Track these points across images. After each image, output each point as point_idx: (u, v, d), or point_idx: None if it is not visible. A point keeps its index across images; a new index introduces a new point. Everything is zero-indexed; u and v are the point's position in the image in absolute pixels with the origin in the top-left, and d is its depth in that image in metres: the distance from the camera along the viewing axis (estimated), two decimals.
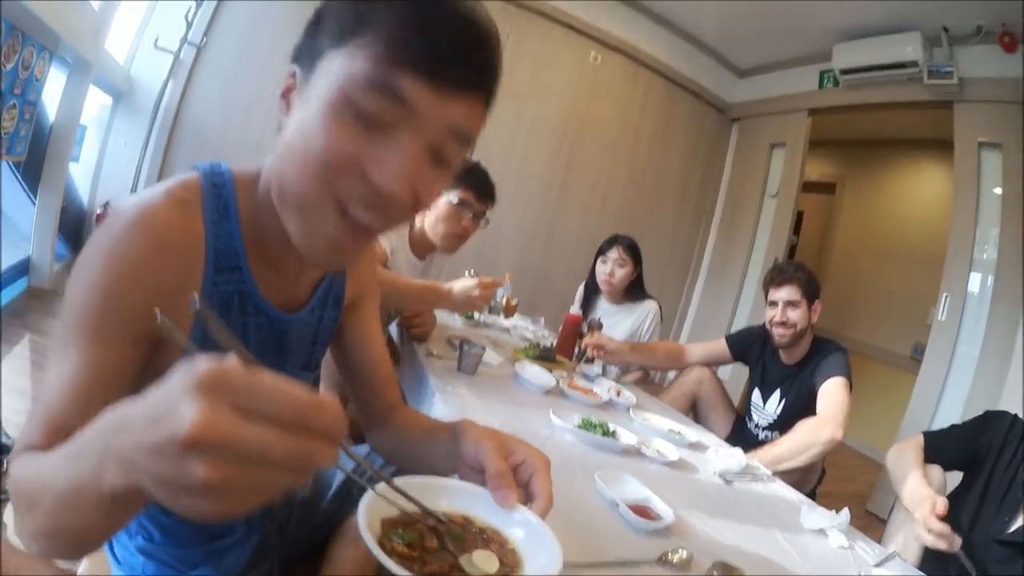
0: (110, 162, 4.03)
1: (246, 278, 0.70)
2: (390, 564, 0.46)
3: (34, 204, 3.18)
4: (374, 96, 0.54)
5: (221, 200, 0.67)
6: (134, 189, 3.79)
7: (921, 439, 1.67)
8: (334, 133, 0.55)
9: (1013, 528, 1.42)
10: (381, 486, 0.54)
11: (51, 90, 3.07)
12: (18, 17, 2.35)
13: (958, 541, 1.30)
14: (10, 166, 2.97)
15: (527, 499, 0.62)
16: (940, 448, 1.61)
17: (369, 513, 0.51)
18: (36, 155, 3.08)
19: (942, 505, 1.33)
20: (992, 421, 1.59)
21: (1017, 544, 1.38)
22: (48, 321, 2.82)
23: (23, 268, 3.12)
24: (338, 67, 0.56)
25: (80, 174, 3.91)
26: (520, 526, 0.58)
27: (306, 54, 0.61)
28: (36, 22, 2.44)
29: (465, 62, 0.56)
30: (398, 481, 0.56)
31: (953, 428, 1.67)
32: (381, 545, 0.48)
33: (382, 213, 0.59)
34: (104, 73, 3.54)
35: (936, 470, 1.57)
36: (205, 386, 0.31)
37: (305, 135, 0.57)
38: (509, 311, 2.66)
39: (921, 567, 1.41)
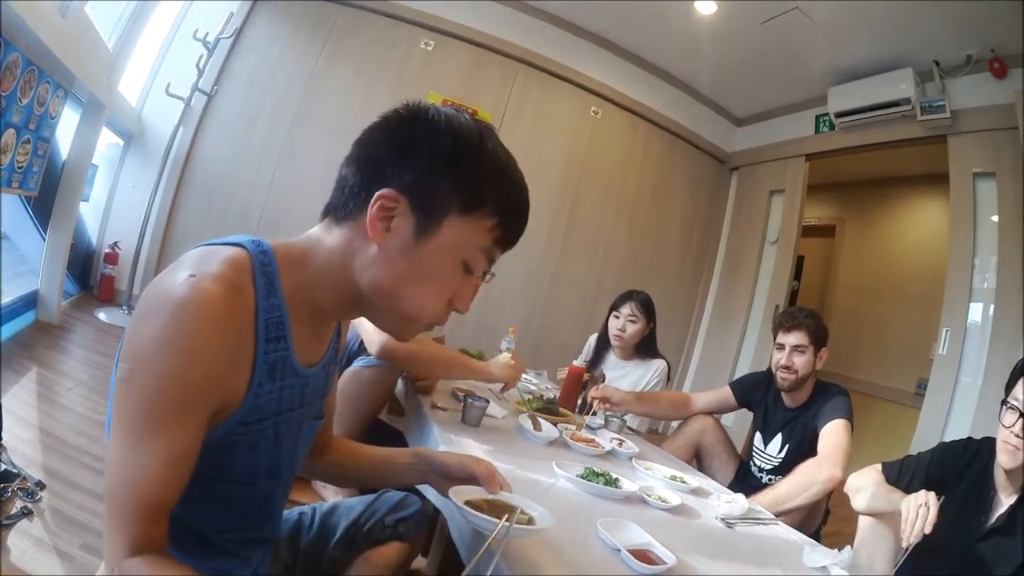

Assignment
Begin at the line above that has "8: (334, 133, 0.55)" and stop after the line that has "31: (953, 428, 1.67)", copying each line exactly and adding nothing else.

Result below
8: (334, 133, 0.55)
9: (1013, 528, 1.42)
10: (381, 486, 0.54)
11: (51, 90, 3.07)
12: (18, 17, 2.35)
13: (958, 541, 1.30)
14: (10, 166, 2.97)
15: (527, 499, 0.62)
16: (940, 448, 1.61)
17: (369, 513, 0.51)
18: (36, 155, 3.08)
19: (942, 505, 1.33)
20: (992, 421, 1.59)
21: (1017, 544, 1.38)
22: (48, 321, 2.82)
23: (23, 268, 3.12)
24: (338, 67, 0.56)
25: (80, 174, 3.91)
26: (520, 526, 0.58)
27: (306, 54, 0.61)
28: (36, 22, 2.44)
29: (465, 62, 0.56)
30: (398, 481, 0.56)
31: (953, 428, 1.67)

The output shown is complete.